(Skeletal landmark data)
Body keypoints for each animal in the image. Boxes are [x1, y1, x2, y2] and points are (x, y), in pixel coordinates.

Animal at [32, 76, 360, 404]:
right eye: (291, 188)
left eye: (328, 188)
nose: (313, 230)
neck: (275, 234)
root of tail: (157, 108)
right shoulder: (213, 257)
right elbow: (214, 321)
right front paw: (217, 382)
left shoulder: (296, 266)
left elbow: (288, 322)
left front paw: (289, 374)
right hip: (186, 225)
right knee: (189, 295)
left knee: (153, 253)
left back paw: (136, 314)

--

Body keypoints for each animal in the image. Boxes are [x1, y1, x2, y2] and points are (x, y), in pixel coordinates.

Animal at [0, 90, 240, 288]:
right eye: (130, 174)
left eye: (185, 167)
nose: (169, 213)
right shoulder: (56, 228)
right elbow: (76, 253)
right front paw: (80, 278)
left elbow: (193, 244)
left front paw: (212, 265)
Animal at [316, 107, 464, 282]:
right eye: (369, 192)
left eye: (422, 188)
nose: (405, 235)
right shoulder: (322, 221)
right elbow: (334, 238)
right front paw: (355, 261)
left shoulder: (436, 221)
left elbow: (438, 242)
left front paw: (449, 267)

* _Exercise description_
Whenever a line in the records contains the word "shoulder", copy that line.

* _Answer to this problem_
right shoulder: (213, 257)
left shoulder: (296, 266)
right shoulder: (56, 228)
right shoulder: (322, 221)
left shoulder: (436, 221)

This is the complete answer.